We will be re-blogging Students for Health (SFH)’s monthly awareness campaigns. Each month they feature a new health-related campaign. Here is their featured August campaign…

Source: http://studentsforhealth.org/2012/08/07/august-national-immunization-awareness-month-2-2/

August is National Immunization Awareness Month

“Want an easy way to remind your family and friends? Send this handy e-card, courtesy of the Centers for Disease Control.

Vaccines are responsible for the control of many infectious diseases that were once common in this country. Vaccines have reduced and, in some cases, eliminated many diseases that once routinely killed or harmed tens of thousands of infants, children and adults.

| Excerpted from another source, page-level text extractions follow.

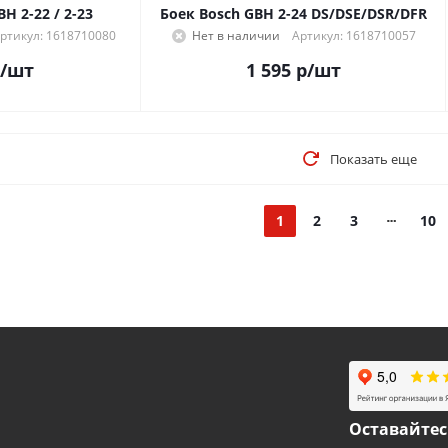
H 2-22 / 2-23
Боек Bosch GBH 2-24 DS/DSE/DSR/DFR
ртикул: 1618710080
Нет в наличии
Артикул: 1618710057
/шт
1 595
р
/шт
Показать еще
1
2
3
10
Оставайтес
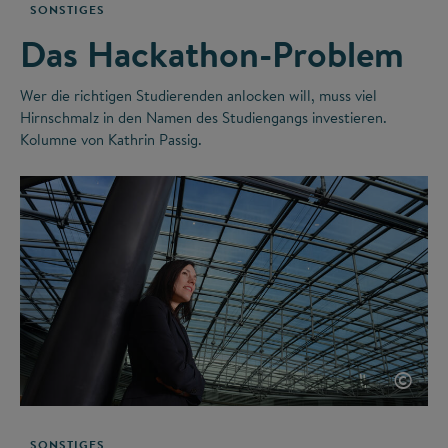
SONSTIGES
Das Hackathon-Problem
Wer die richtigen Studierenden anlocken will, muss viel
Hirnschmalz in den Namen des Studiengangs investieren.
Kolumne von Kathrin Passig.
©
SONSTIGES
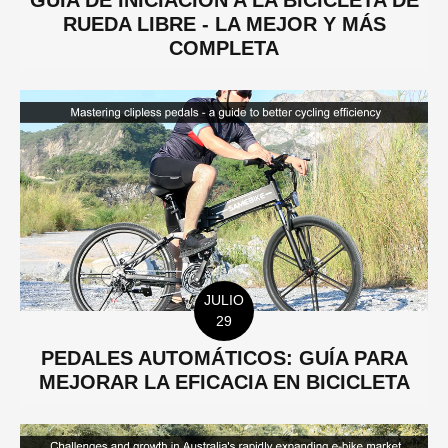
GUÍA DE INICIACIÓN A LA BICICLETA DE
RUEDA LIBRE - LA MEJOR Y MÁS
COMPLETA
JULIO
29
PEDALES AUTOMÁTICOS: GUÍA PARA
MEJORAR LA EFICACIA EN BICICLETA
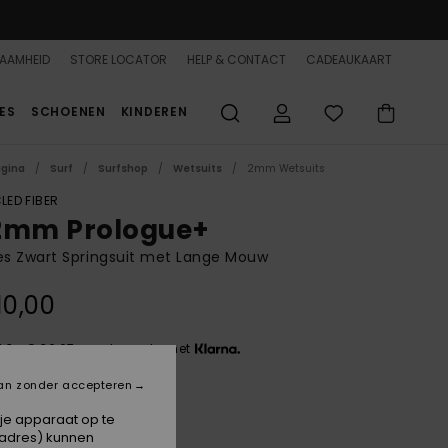
AAMHEID
STORE LOCATOR
HELP & CONTACT
CADEAUKAART
ES
SCHOENEN
KINDEREN
agina
Surf
Surfshop
Wetsuits
2mm Wetsuits
LED FIBER
2mm Prologue+
s Zwart Springsuit met Lange Mouw
10,00
 3 x € 36,67, zonder rente met
an zonder accepteren
Black
 je apparaat op te
-adres) kunnen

Below are links to age specific campaign materials:

National Immunization Awareness Month is the perfect time to promote immunizations and remind family, friends, and coworkers to get caught up on their shots.  Immunizations (or vaccinations) aren’t just for babies and young kids.  We all need shots to help protect us from serious diseases and illness. Everyone age 6 months and older can get a seasonal flu shot every year.  Here are some other shots people need at different ages:

Young children:  Children under age 6 get a series of shots to protect against measles, polio, chicken pox, and hepatitis.

Pre-teens and teens:  Pre-teens need shots at age 11 or 12 to help protect them from tetanus, diphtheria, whooping cough, meningitis, and HPV (human papillomavirus).  Teens need a booster shot at age 16 to help protect them from meningitis.

Adults:  All adults need a booster shot every 10 years to protect against tetanus and diphtheria.  People age 65 or older need a one-time pneumonia shot.

Talk to your doctor or nurse about which shots you and your family need.  We all need immunizations (also called vaccines or shots) to help protect us from serious diseases. To help keep our local community safe, SFH is proudly participating in National Immunization Awareness Month.

Shots can prevent infectious diseases like measles, diphtheria, and rubella.  But people in the U.S. still die from these and other vaccine-preventable diseases.  It’s important to know which shots you need and when to get them.

Talk to your doctor or nurse to find out which immunizations you need.”